*** Dataset content Section Begins ***

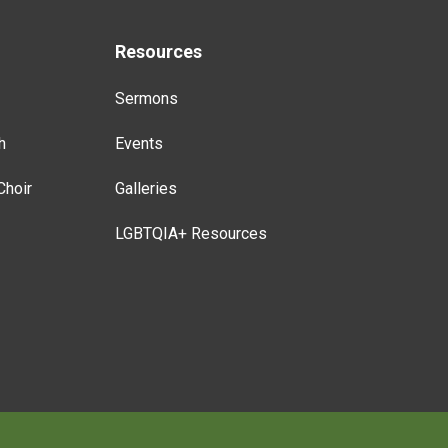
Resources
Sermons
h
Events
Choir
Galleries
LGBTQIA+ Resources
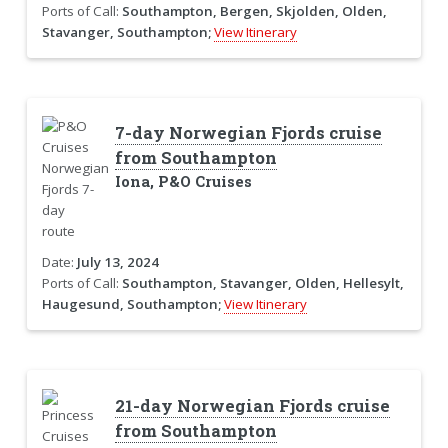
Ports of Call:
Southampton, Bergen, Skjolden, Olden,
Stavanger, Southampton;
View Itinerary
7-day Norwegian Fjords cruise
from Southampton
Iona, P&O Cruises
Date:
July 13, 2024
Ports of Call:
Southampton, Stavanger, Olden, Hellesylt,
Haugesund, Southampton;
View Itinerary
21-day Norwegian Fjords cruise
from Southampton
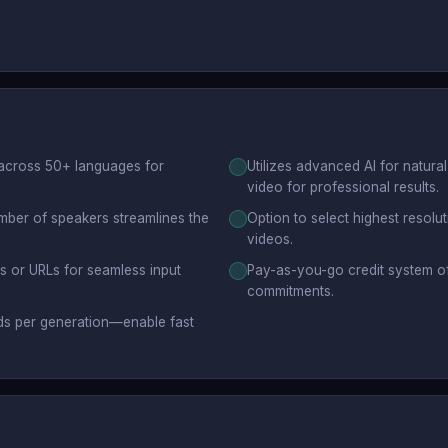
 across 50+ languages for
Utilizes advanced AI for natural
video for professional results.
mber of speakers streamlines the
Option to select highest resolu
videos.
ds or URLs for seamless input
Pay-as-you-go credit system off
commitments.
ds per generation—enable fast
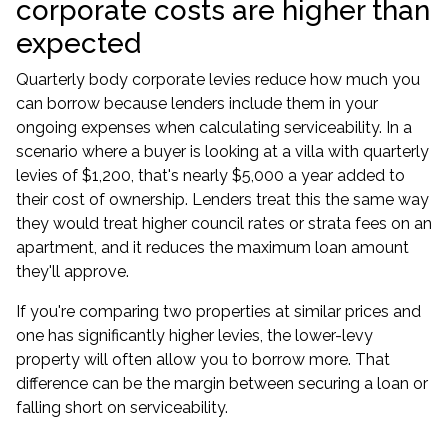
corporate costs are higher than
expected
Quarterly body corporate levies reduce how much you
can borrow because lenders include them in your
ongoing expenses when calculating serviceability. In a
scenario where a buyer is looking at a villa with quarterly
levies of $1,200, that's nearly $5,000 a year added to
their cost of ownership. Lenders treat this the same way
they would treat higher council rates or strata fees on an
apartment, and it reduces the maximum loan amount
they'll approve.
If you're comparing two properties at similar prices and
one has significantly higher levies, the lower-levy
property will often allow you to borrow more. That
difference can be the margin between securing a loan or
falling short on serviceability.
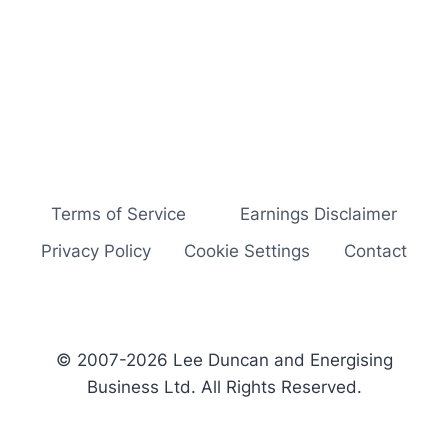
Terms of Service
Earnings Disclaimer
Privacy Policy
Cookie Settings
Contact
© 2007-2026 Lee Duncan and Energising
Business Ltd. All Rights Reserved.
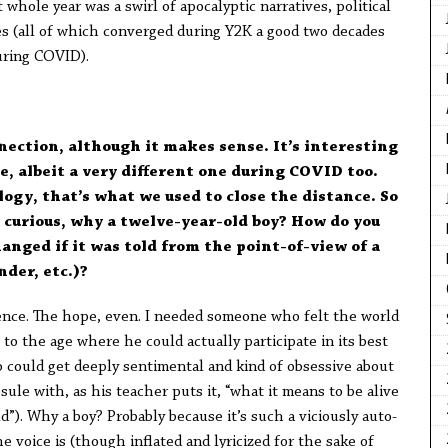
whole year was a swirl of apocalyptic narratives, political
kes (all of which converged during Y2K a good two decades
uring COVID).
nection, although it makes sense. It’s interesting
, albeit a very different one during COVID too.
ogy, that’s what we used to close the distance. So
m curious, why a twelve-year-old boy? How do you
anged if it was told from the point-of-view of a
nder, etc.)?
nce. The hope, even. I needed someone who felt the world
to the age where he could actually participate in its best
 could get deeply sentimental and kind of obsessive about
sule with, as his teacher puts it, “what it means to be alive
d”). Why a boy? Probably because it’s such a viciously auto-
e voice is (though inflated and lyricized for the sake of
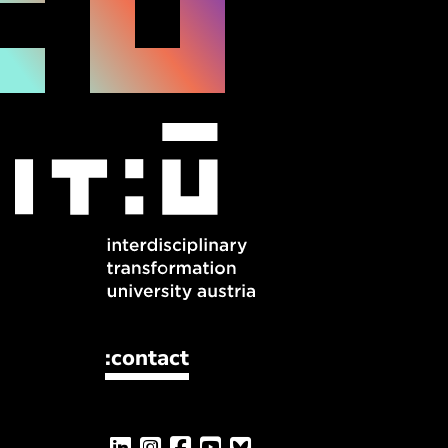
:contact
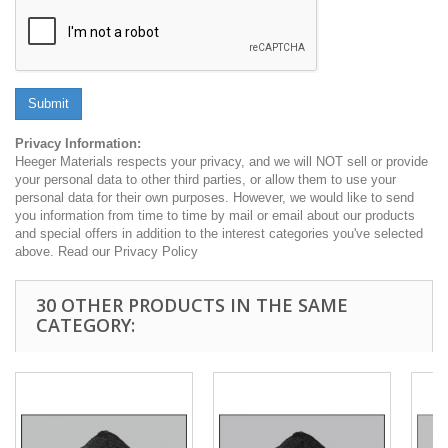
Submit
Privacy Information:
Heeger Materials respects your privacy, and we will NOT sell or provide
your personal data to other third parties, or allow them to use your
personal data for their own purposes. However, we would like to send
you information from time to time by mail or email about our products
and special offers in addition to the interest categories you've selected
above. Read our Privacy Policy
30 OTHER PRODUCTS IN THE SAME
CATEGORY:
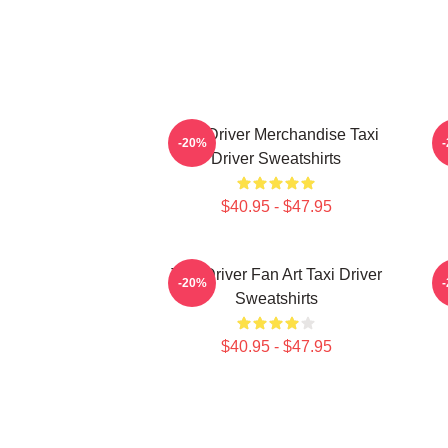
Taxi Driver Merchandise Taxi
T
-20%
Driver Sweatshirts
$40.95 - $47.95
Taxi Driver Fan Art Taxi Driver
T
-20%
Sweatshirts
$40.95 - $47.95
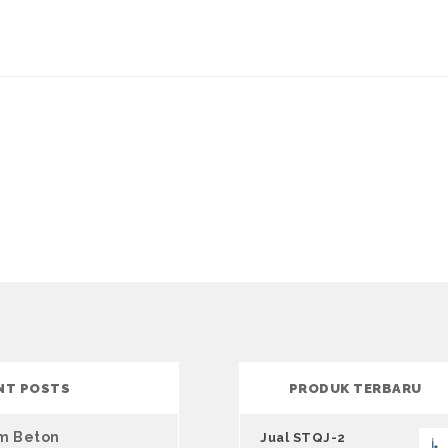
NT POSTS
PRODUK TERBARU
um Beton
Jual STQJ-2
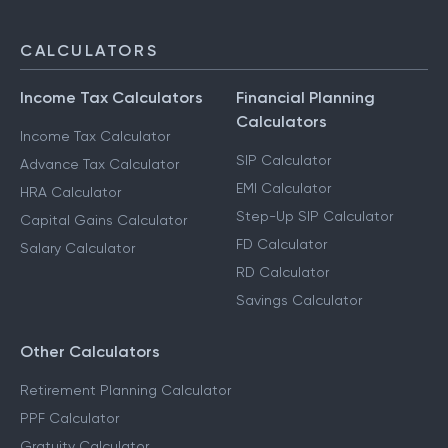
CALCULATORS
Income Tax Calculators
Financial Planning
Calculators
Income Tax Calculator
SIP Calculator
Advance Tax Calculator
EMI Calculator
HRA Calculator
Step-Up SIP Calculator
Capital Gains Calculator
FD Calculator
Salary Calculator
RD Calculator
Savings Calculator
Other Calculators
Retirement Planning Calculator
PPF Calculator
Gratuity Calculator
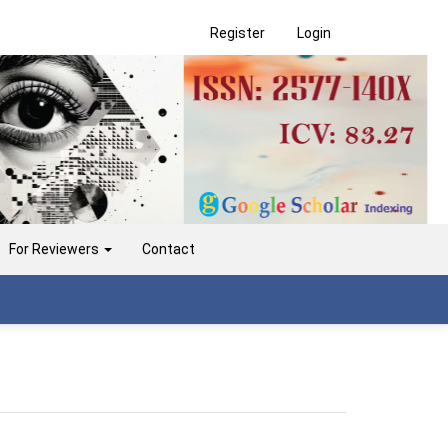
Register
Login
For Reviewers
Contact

*** Dataset content Section Ends ***
*** Dataset content Section Begins ***

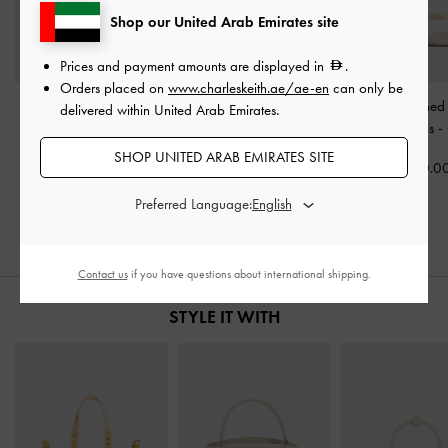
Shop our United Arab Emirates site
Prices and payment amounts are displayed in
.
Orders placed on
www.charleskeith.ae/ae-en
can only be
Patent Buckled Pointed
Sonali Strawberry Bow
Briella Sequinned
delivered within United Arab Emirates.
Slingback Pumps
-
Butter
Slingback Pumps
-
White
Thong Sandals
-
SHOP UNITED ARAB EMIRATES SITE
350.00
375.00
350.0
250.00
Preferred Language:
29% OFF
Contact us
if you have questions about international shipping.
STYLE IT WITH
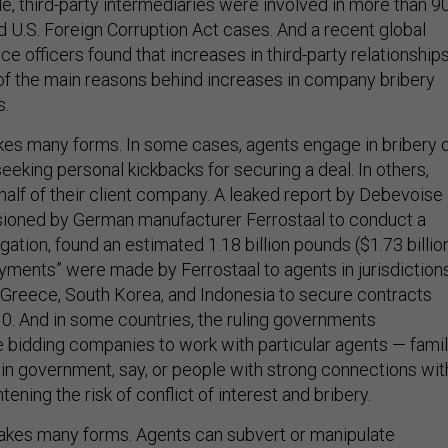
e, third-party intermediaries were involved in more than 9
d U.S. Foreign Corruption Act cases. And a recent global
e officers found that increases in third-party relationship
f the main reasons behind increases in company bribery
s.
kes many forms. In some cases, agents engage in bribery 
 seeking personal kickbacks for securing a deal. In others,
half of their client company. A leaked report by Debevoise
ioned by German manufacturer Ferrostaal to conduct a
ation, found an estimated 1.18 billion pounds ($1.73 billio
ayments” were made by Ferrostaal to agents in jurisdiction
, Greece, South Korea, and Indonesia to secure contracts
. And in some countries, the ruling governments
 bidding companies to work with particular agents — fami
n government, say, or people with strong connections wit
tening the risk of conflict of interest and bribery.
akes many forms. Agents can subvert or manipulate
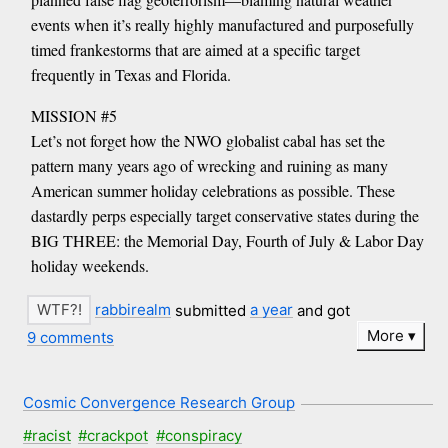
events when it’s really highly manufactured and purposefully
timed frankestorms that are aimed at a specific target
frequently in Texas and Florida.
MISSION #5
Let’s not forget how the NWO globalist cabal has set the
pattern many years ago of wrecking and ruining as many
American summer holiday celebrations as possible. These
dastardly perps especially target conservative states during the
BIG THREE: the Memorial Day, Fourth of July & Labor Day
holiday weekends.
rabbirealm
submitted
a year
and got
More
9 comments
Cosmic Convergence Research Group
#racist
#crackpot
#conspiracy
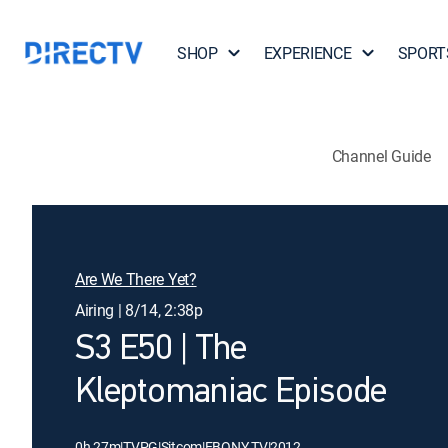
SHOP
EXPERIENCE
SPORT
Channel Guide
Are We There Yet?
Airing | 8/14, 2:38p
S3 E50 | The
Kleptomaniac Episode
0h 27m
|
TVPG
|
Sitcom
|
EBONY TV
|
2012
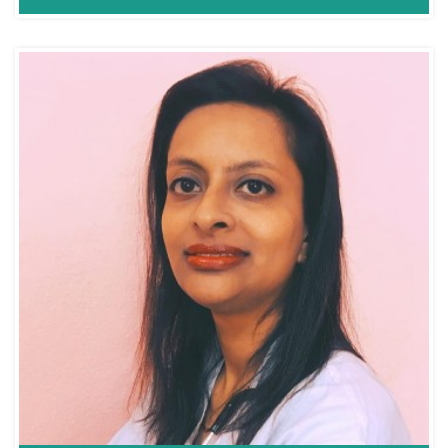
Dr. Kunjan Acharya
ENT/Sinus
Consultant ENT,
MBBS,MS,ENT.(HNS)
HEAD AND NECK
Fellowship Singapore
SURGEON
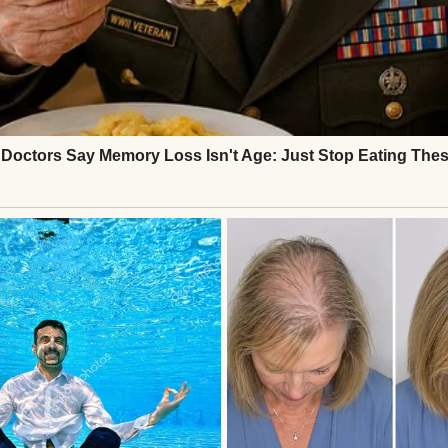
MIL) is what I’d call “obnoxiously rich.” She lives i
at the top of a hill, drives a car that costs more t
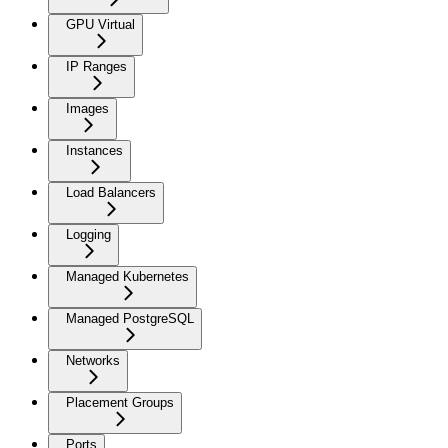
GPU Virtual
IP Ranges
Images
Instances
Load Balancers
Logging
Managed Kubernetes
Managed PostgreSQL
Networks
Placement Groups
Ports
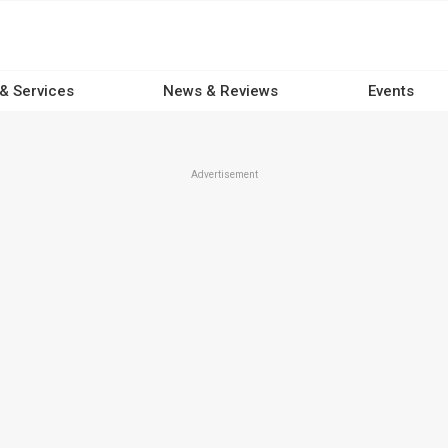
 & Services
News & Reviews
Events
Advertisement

*** Dataset content Section Ends ***
*** Dataset content Section Begins ***

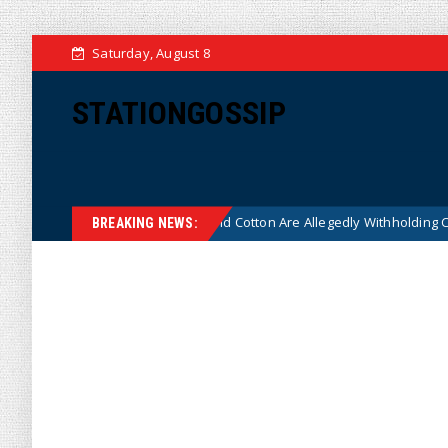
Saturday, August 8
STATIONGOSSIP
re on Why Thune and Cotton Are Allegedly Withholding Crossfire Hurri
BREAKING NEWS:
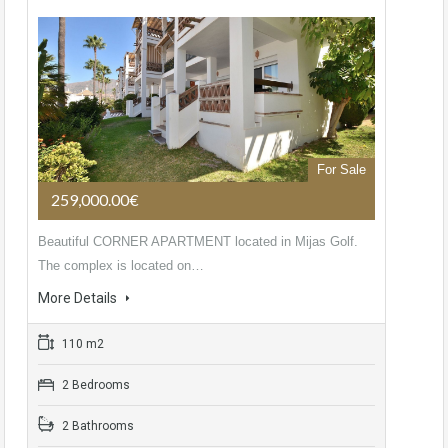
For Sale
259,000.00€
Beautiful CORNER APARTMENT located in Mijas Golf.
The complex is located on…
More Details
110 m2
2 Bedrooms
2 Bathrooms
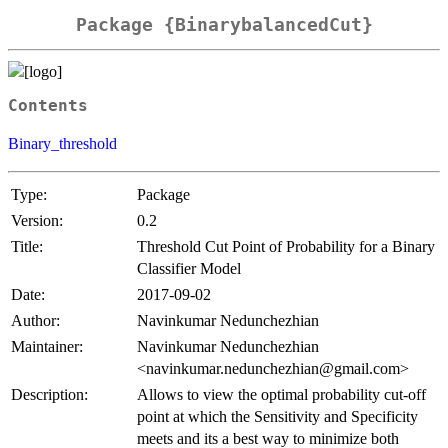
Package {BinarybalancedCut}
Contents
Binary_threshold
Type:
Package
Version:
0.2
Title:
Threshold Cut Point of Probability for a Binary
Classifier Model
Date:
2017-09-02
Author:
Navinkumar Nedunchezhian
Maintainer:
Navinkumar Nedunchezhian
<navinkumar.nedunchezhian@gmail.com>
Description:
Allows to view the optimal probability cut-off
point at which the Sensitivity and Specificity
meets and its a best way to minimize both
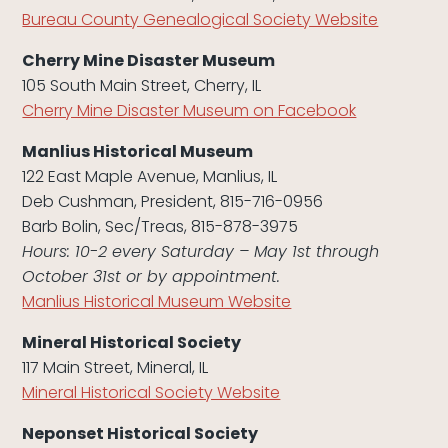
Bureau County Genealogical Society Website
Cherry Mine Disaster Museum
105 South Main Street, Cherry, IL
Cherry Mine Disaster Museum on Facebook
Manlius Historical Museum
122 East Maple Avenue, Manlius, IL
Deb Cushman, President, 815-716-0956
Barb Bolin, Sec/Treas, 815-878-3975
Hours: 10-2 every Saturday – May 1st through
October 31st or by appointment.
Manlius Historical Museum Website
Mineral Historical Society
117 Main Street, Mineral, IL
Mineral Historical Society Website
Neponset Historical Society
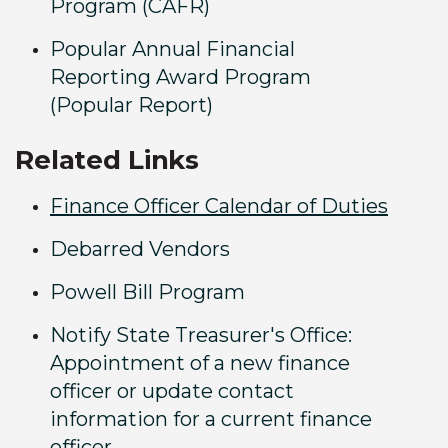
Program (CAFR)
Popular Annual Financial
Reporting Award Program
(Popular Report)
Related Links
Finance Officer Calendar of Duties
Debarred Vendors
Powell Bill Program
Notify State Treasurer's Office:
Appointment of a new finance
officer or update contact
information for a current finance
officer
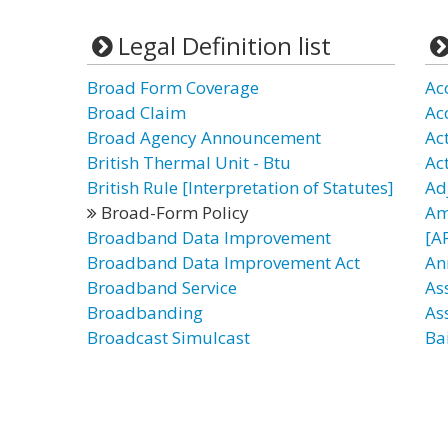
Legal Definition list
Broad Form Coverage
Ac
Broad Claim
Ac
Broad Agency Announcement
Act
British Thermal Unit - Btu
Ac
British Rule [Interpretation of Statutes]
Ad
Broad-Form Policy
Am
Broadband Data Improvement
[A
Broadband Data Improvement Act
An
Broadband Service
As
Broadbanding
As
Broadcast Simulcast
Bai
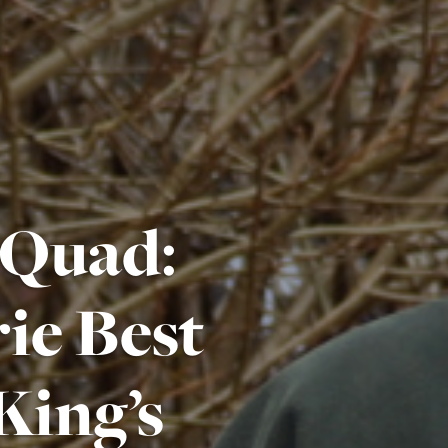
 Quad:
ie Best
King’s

*** Dataset content Section Ends ***

### What to do
An exact copy is needed of the entries above, starting at the line that holds "Managed Kubernetes" and stopping at the line that holds "Advertisement", both kept; pictures stay out.

### Answer to this exercise
Managed Kubernetes
Managed PostgreSQL
Networks
Placement Groups
Ports
 & Services
News & Reviews
Events
Advertisement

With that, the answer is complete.